Das Mädchen Mick, der schwarze Doktor Copeland und der Einzelkämpfer Jake Blount - sie alle werden zu ständigen Gästen des taubstummen John Singer, der zweiten Zentralfigur des Romans. Sein Leben war lange Zeit hindurch bestimmt vom gleichförmigen Rhythmus seiner ungleichen Freundschaft zu dem ebenfalls taubstummen Griechen Spiros Antonapoulos. Adrett, ordentlich, dynamisch organisiert, fürsorglich und kommunikativ der eine, schmuddelig, chaotisch, schläfrig, gleichgültig und lethargisch der andere, hatten die beiden ihr Leben gemeinsam organisiert und aufeinander abgestimmt, bis zu dem Tag, da der Grieche ins staatliche Irrenhaus eingewiesen wird. Von diesem Augenblick an ist für den anderen die Welt nicht mehr in Ordnung, fehlt ihm der wichtigste Bezugspunkt seines Lebens. Vereinsamt organisiert er sich ein neues Leben mit neuen Bekanntschaften, die sich ergeben, weil andere ebenso einsam sind wie er. Sie alle laden ihre Träume, Sehnsüchte, Ängste und Verletzungen und ihre Wut bei ihm ab. Singer selbst aber bleibt distanziert. Trotzdem aber wird er zum Mythos der Stadt: "Die Gerüchte über ihn wurden immer abenteuerlicher . . . Die Reichen meinten, er wäre reich, und die Armen hielten ihn für ihresgleichen. Da diese Gerüchte nie widerlegt wurden, trieben sie wunderbare und ganz wahrscheinlich anmutende Blüten. Jeder schilderte den Taubstummen so, wie er ihn sich wünschte."

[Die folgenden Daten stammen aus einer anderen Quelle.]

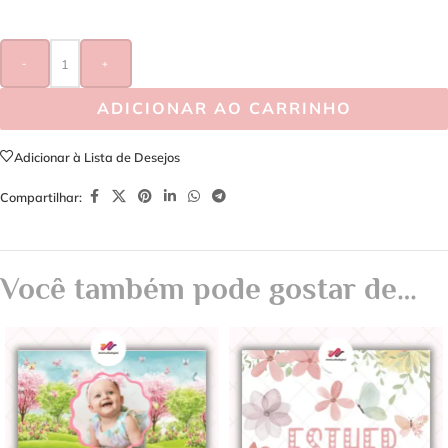
-
+
ADICIONAR AO CARRINHO
Adicionar à Lista de Desejos
Compartilhar:
Você também pode gostar de…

Am Ende wird alles prekär. Die Konsequenz des Lebens dieser von vornherein zum Scheitern Verurteilten endet im tatsächlichen Scheitern, und die Frage nach dem Warum stellt sich für alle noch einmal mit aller Härte, Klarheit der Ausweglosigkeit: Die Einsamkeit der vier Menschen, die durch die freundlich-unaufdringliche Aufmerksamkeit des Taubstummen eine Zeitlang verborgen gewesen war, bricht nun wieder mit aller Konsequenz hervor: Blount hat im Rausch einen Schwarzen niedergestochen und muß wieder eine Stadt verlassen. Doktor Copeland~ endet vereinsamt, krank, von allen verlassen. Für das Mädchen Mick, das schon mit 14 einen Job annehmen muß, um die Familie miterhalten zu helfen, zerbrechen mit einem Schlag alle Träume. Und Biff, der Caféhausbesitzer, bleibt - verlassen wie alle - allein in seinem Café zurück.


Carson McCullers hat keine Antworten auf die Fragen nach dem Warum und keine Erklärungen für das Ausmaß der Tragik, die ihre Romane beherrscht. Vermuten läßt sich nur, daß sie selbst jene Einsamkeit und Unberechenbarkeit des Schicksals, die der Triebmotor ihrer Werke sind, intensiv verspürt und erlitten hat. Carson McCullers war ab ihrem 29. Lebensjahr nach drei Schlaganfällen halbseitig gelähmt; ihre letzten Lebensjahre verbrachte sie im Rollstuhl; sie starb im Alter von 50 Jahren am 29. September 1967.